** Data excerpt **
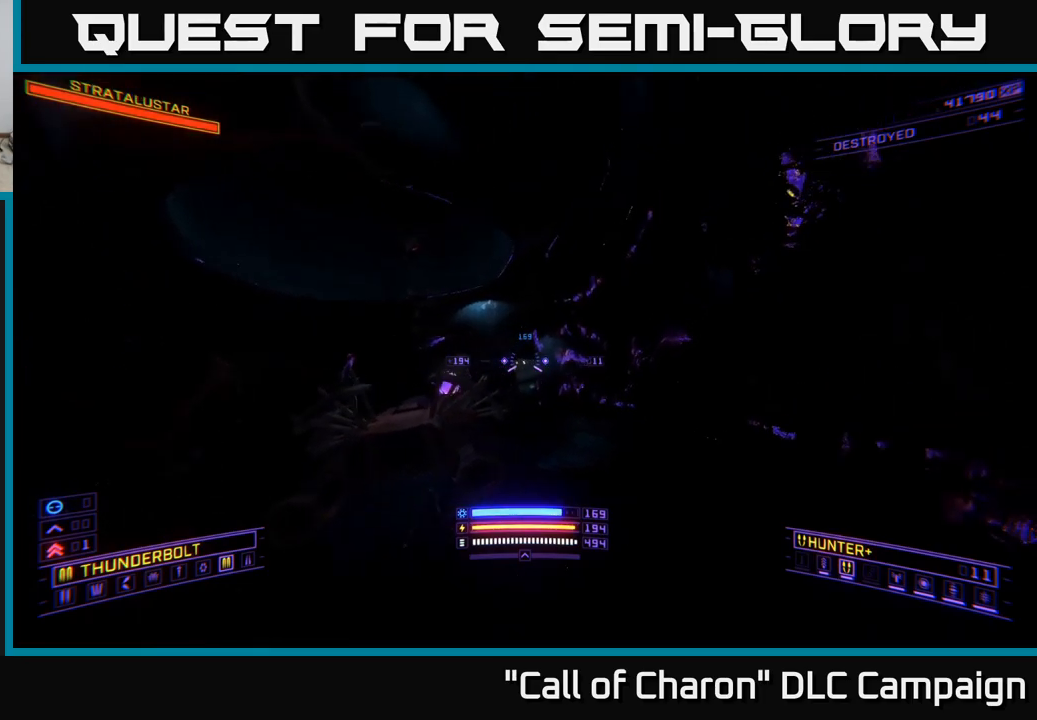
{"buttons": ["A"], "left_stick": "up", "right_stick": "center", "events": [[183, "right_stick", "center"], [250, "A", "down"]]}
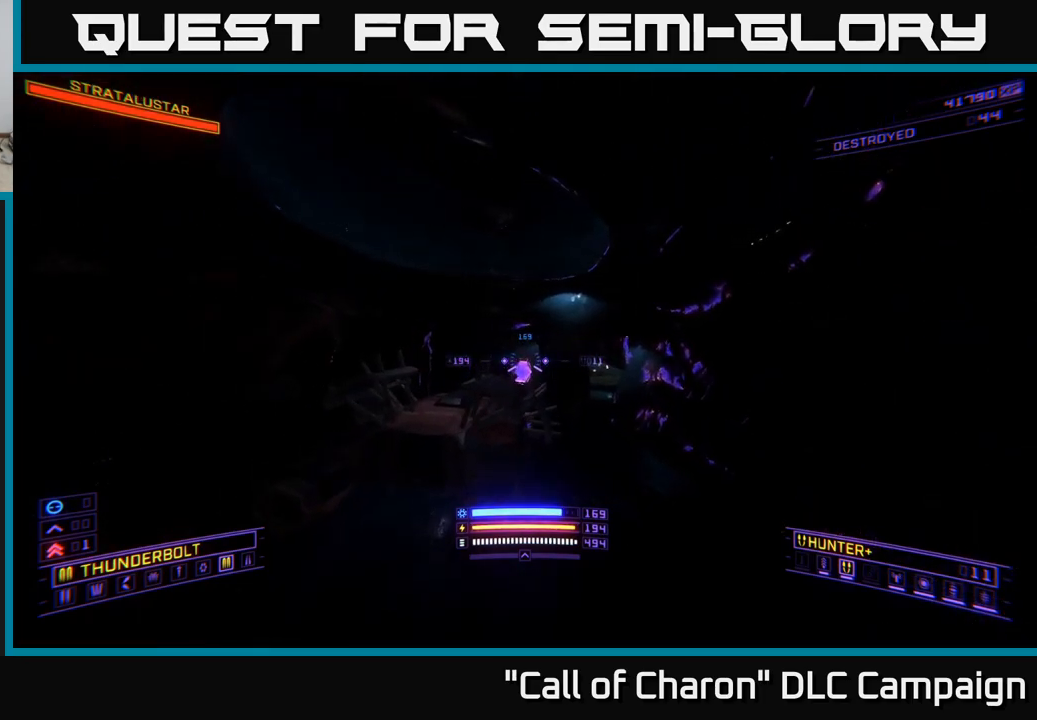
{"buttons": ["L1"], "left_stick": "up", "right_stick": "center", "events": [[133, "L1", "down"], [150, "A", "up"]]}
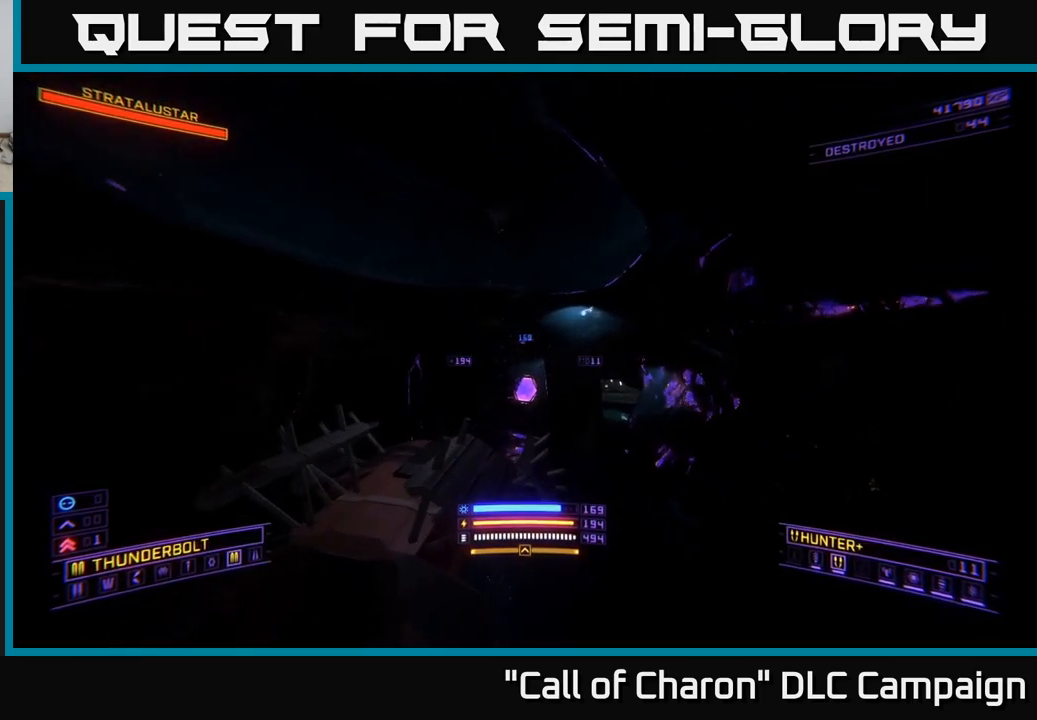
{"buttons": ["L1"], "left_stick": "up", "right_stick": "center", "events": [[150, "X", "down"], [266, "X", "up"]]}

** What the exercise asks **
Line for line, restate the data above and omit every picture.

** Output of the exercise **
{"buttons": ["A"], "left_stick": "up", "right_stick": "center", "events": [[183, "right_stick", "center"], [250, "A", "down"]]}
{"buttons": ["L1"], "left_stick": "up", "right_stick": "center", "events": [[133, "L1", "down"], [150, "A", "up"]]}
{"buttons": ["L1"], "left_stick": "up", "right_stick": "center", "events": [[150, "X", "down"], [266, "X", "up"]]}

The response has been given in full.